Throughout this project, we explored the various aspects of online shopper behavior and their correlations with purchasing decisions. Our analyses revealed several key insights that could assist e-commerce businesses in optimizing their platforms. We found that higher average page visits correlate with increased purchasing likelihood, a trend that is particularly pronounced during the winter and spring seasons. The longer durations on all page types positively influence the first principal component, suggesting overall engagement is a key factor in purchasing behavior. The biplot visualization, however, reveals that although longer sessions generally align with a higher probability of purchase, the data points do not form distinct clusters by purchasing behavior, suggesting that other unexamined factors might play a role.

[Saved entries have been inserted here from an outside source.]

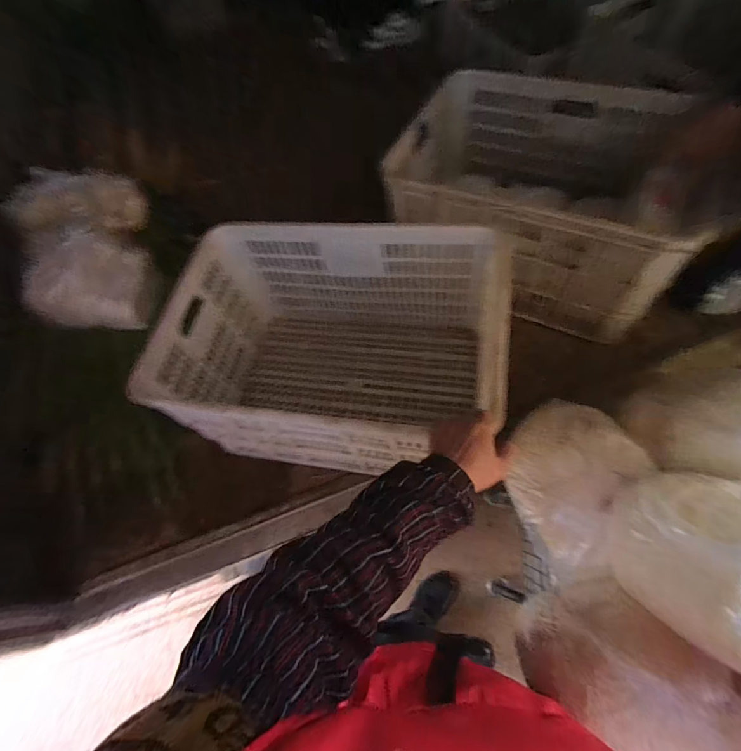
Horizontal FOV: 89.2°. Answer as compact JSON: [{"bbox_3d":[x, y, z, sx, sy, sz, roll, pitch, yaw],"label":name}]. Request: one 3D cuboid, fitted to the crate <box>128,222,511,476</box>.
[{"bbox_3d":[-0.066,-0.055,0.775,0.597,0.339,0.413,7,68,6],"label":"crate"}]

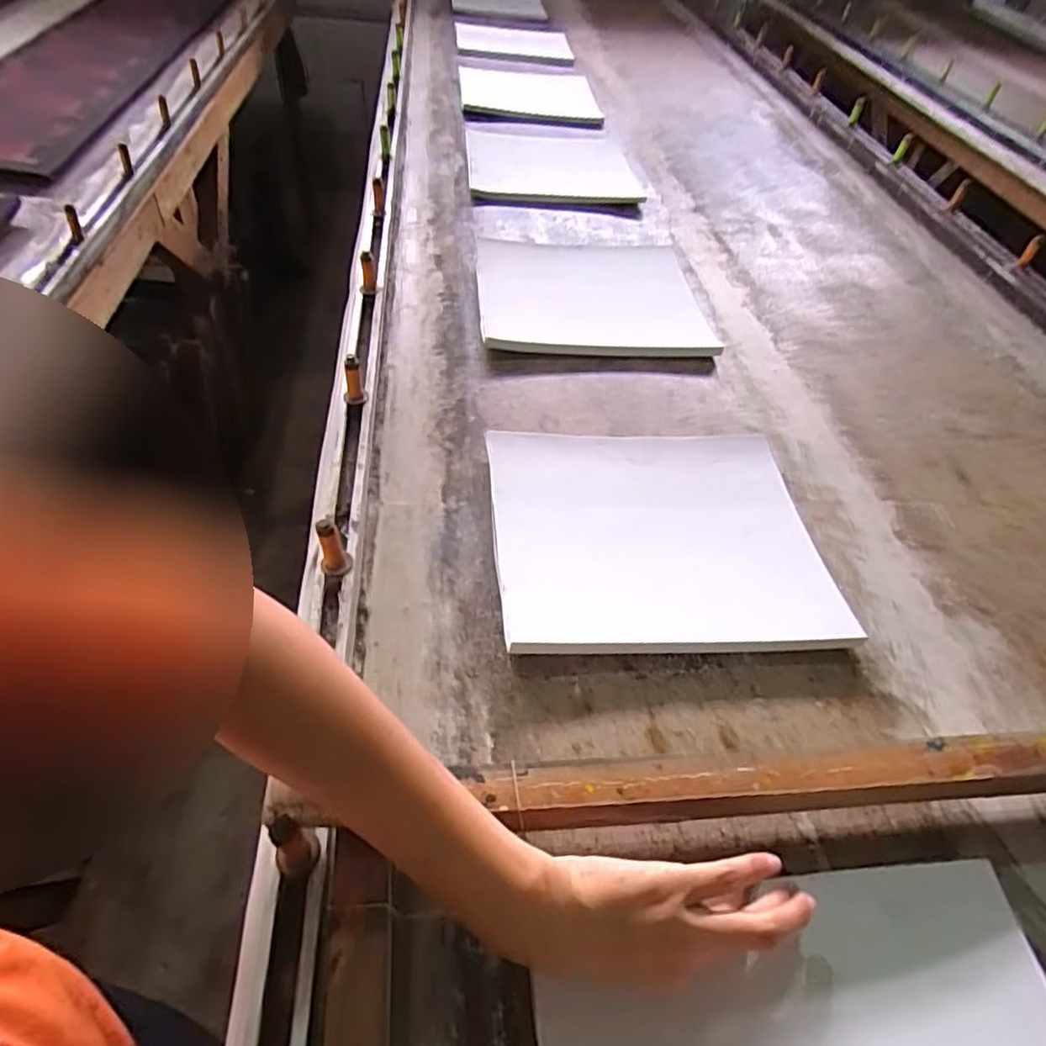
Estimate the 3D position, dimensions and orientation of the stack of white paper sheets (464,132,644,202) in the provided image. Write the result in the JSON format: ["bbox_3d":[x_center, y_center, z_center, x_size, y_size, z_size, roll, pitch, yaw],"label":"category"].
[{"bbox_3d":[0.048,-0.596,1.077,0.271,0.026,0.283,-1,48,-8],"label":"stack of white paper sheets"}]

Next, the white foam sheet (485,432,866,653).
[{"bbox_3d":[0.108,0.007,0.545,0.263,0.022,0.228,-1,48,-8],"label":"white foam sheet"}]

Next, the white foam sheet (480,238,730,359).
[{"bbox_3d":[0.084,-0.283,0.807,0.276,0.016,0.257,-2,48,-9],"label":"white foam sheet"}]

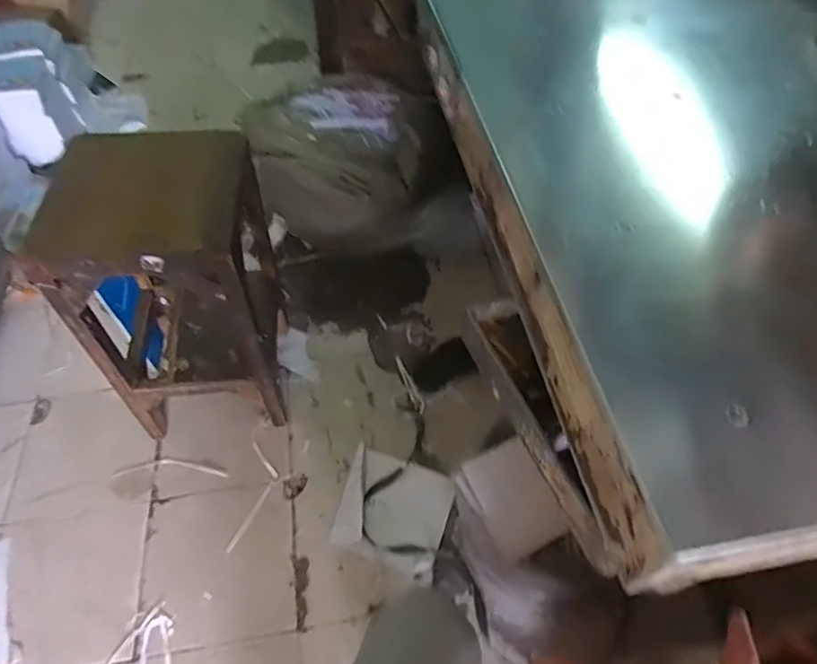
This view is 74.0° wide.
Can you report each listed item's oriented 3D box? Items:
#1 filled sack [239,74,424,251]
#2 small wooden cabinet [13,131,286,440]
[{"bbox_3d":[-0.189,-0.430,1.427,0.358,0.313,0.326,34,61,22],"label":"filled sack"},{"bbox_3d":[-0.424,-0.052,1.065,0.306,0.537,0.288,-1,55,0],"label":"small wooden cabinet"}]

We also discovered that both bounce and exit rates are significant indicators of purchasing behavior, with higher rates generally leading to lower purchase probabilities. Additionally, we observed that the type of visitor significantly influences purchasing decisions, with new visitors more likely to make purchases than returning ones.

The findings suggest practical strategies for e-commerce sites, such as enhancing user engagement to reduce bounce rates and tailoring marketing strategies to convert new visitors into customers. Our research also highlights the importance of continuously analyzing visitor behavior and site performance to adapt to changing consumer preferences and technological advancements.

For future work, we recommend expanding data scope, incorporating more data such as interaction with specific elements on the site (ex: reviews or search sections), and the impact of mobile versus desktop browsing. Understanding how these interactions correlate with purchasing decisions could help in further optimizing user engagement strategies.